We acknowledge several limitations of our study. Firstly, we compared infants with different patterns of CBH, but we did not compare them with a control group without CBH. Secondly, we retrospectively collected the data of infants with known CBH on MRI. Therefore, this is a selected group of preterm neonates: except for the infants in Utrecht and Milan, MRI was performed when clinically indicated. Infants without or with only minor infra- and supratentorial lesions are therefore underrepresented. However, we have reached our primary aim to compare infants with small, limited, and massive CBH.

Thirdly, the participating centers used different scan protocols. At Erasmus MC, infants were scanned around PMA 30 weeks, while at the other centers infants were scanned around TEA. This may have influenced the detection rate of small lesions: punctate white matter lesions often fade over time [36], the same may be true for punctate cerebellar lesions.
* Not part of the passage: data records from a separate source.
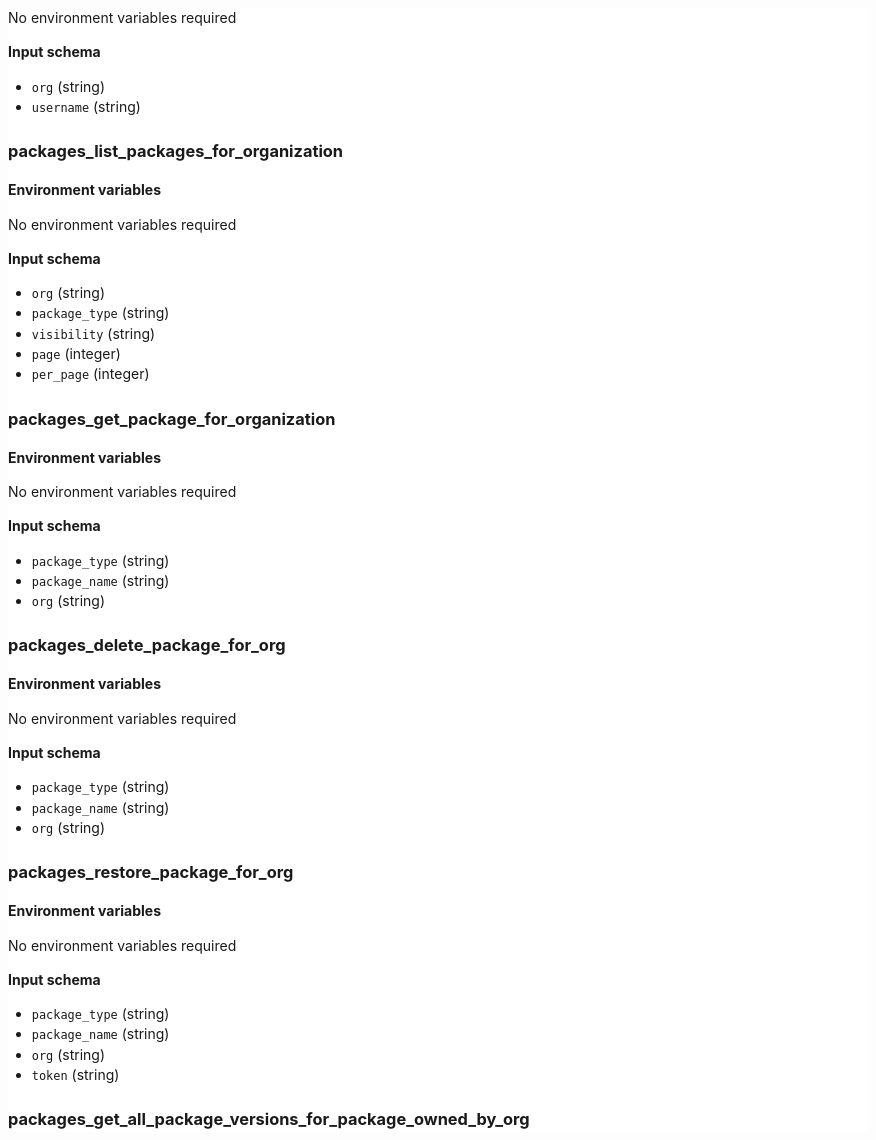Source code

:No environment variables required

**Input schema**

- `org` (string)
- `username` (string)

### packages_list_packages_for_organization

**Environment variables**

No environment variables required

**Input schema**

- `org` (string)
- `package_type` (string)
- `visibility` (string)
- `page` (integer)
- `per_page` (integer)

### packages_get_package_for_organization

**Environment variables**

No environment variables required

**Input schema**

- `package_type` (string)
- `package_name` (string)
- `org` (string)

### packages_delete_package_for_org

**Environment variables**

No environment variables required

**Input schema**

- `package_type` (string)
- `package_name` (string)
- `org` (string)

### packages_restore_package_for_org

**Environment variables**

No environment variables required

**Input schema**

- `package_type` (string)
- `package_name` (string)
- `org` (string)
- `token` (string)

### packages_get_all_package_versions_for_package_owned_by_org
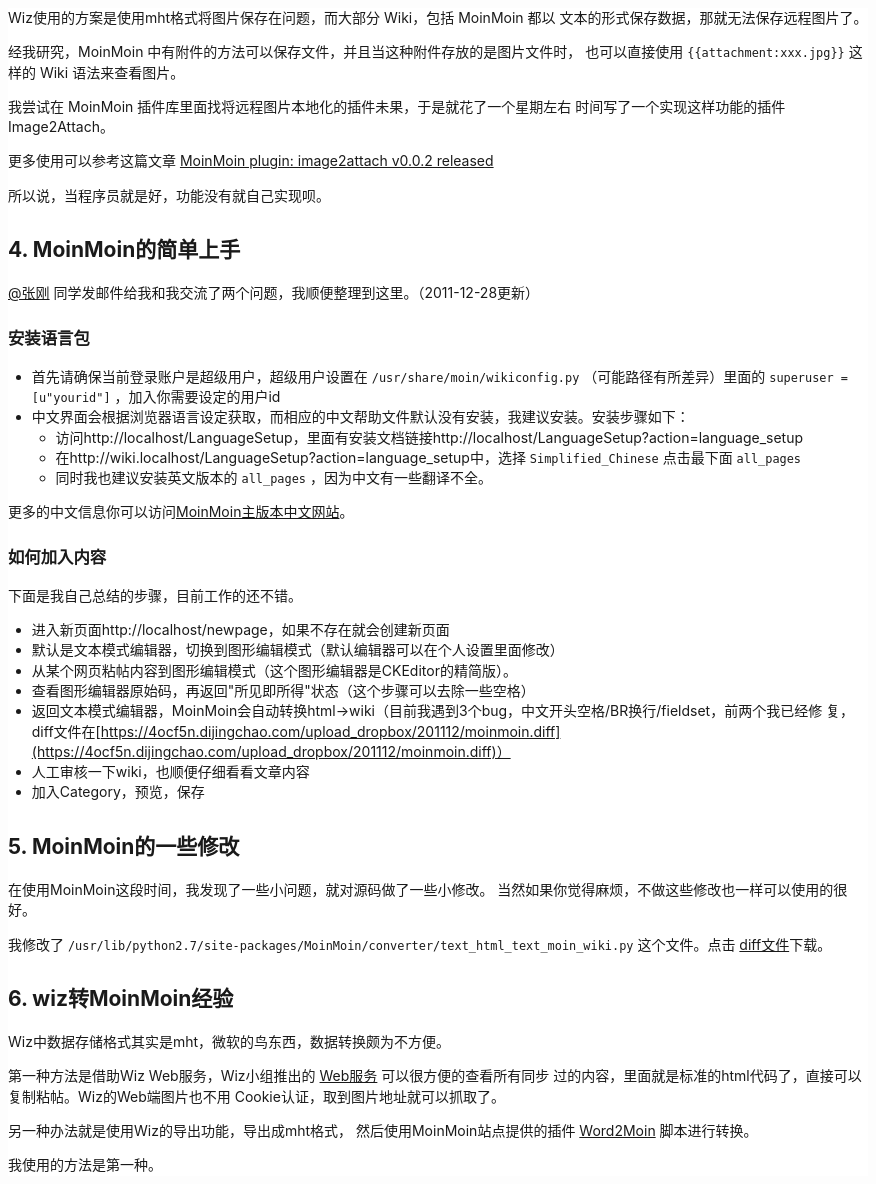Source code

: Wiz使用的方案是使用mht格式将图片保存在问题，而大部分 Wiki，包括 MoinMoin 都以 文本的形式保存数据，那就无法保存远程图片了。

经我研究，MoinMoin 中有附件的方法可以保存文件，并且当这种附件存放的是图片文件时， 也可以直接使用 `{{attachment:xxx.jpg}}`
这样的 Wiki 语法来查看图片。

我尝试在 MoinMoin 插件库里面找将远程图片本地化的插件未果，于是就花了一个星期左右 时间写了一个实现这样功能的插件 Image2Attach。

更多使用可以参考这篇文章 [MoinMoin plugin: image2attach v0.0.2 released](http://log4d.com/2011/12/moinmoin-plugin-image2attach)

所以说，当程序员就是好，功能没有就自己实现呗。

## 4. MoinMoin的简单上手

[@张刚](http://zhanggang.net/) 同学发邮件给我和我交流了两个问题，我顺便整理到这里。（2011-12-28更新）

### 安装语言包

*   首先请确保当前登录账户是超级用户，超级用户设置在 `/usr/share/moin/wikiconfig.py` （可能路径有所差异）里面的 `superuser = [u"yourid"]` ，加入你需要设定的用户id
*   中文界面会根据浏览器语言设定获取，而相应的中文帮助文件默认没有安装，我建议安装。安装步骤如下：
    *   访问http://localhost/LanguageSetup，里面有安装文档链接http://localhost/LanguageSetup?action=language_setup
    *   在http://wiki.localhost/LanguageSetup?action=language_setup中，选择 `Simplified_Chinese` 点击最下面 `all_pages`
    *   同时我也建议安装英文版本的 `all_pages` ，因为中文有一些翻译不全。

更多的中文信息你可以访问[MoinMoin主版本中文网站](http://master.moinmo.in/%E9%A6%96%E9%A1%B5)。

### 如何加入内容

下面是我自己总结的步骤，目前工作的还不错。

*   进入新页面http://localhost/newpage，如果不存在就会创建新页面
*   默认是文本模式编辑器，切换到图形编辑模式（默认编辑器可以在个人设置里面修改）
*   从某个网页粘帖内容到图形编辑模式（这个图形编辑器是CKEditor的精简版）。
*   查看图形编辑器原始码，再返回"所见即所得"状态（这个步骤可以去除一些空格）
*   返回文本模式编辑器，MoinMoin会自动转换html->wiki（目前我遇到3个bug，中文开头空格/BR换行/fieldset，前两个我已经修 复，diff文件在[https://4ocf5n.dijingchao.com/upload_dropbox/201112/moinmoin.diff](https://4ocf5n.dijingchao.com/upload_dropbox/201112/moinmoin.diff)）
*   人工审核一下wiki，也顺便仔细看看文章内容
*   加入Category，预览，保存

## 5. MoinMoin的一些修改

在使用MoinMoin这段时间，我发现了一些小问题，就对源码做了一些小修改。 当然如果你觉得麻烦，不做这些修改也一样可以使用的很好。

我修改了 `/usr/lib/python2.7/site-packages/MoinMoin/converter/text_html_text_moin_wiki.py` 这个文件。点击 [diff文件](https://4ocf5n.dijingchao.com/upload_dropbox/201112/moinmoin.diff)下载。

## 6. wiz转MoinMoin经验

Wiz中数据存储格式其实是mht，微软的鸟东西，数据转换颇为不方便。

第一种方法是借助Wiz Web服务，Wiz小组推出的 [Web服务](http://service.wiz.cn/web) 可以很方便的查看所有同步
过的内容，里面就是标准的html代码了，直接可以复制粘帖。Wiz的Web端图片也不用 Cookie认证，取到图片地址就可以抓取了。

另一种办法就是使用Wiz的导出功能，导出成mht格式， 然后使用MoinMoin站点提供的插件
[Word2Moin](http://moinmo.in/MicrosoftWordConverter) 脚本进行转换。

我使用的方法是第一种。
However, we do not think this has influenced our results since in the majority of infants (68%), SWI was performed, enabling the detection of even tiny (remnants of) bleeds after a long period of time and we were still able to compare the different patterns of CBH. Furthermore, we examined cerebellar atrophy around TEA, while this may still develop after this age. Additionally, we only measured TCD and did not measure cerebellar volume and may thus have missed small alterations in cerebellar volumes.

Finally, different neurodevelopmental tests were used. In Italy, this was GMDS, while the Dutch centers used BSID-III. Although Picciolini et al. [37] reported that the BSID-III had a higher agreement with GMDS than the BSID-II, there are still differences between the two tests. Italian infants were significantly younger and suffered more neonatal morbidity than Dutch infants; this may partially explain the less favorable outcome in the Italian infants. Moreover, the maternal education level could not be found for more than half of the included infants. This may have influenced test results. In the Dutch centers, the language scale of the BSID was not yet validated and could therefore not be used. It is however well known that language may be affected by cerebellar injury [2]. This may be another explanation for the less favorable outcome of the Italian infants. All components of the composite outcome were allocated the same weight, but one could argue that for instance CP may impose a larger burden on the infant and its family than an abnormal CBCL score.

Although we collected a large population of infants, distributed over 6 centers, the number of infants was still too small to investigate the relation between the specific location of CBH and neurodevelopmental outcome.

Conclusion

Limited and massive CBH are associated with the same perinatal factors. The risk of an abnormal composite outcome increases with increasing size of CBH. Infants with limited CBH have a more favorable outcome than infants with massive CBH. It is therefore important to distinguish between limited and massive CBH. Future studies should focus on the relation between location of CBH and neurodevelopmental outcome, and between size of CBH and neurodevelopmental outcome at school age. In addition, the influence of perinatal factors and timing of CBH on subsequent cerebellar atrophy should be evaluated.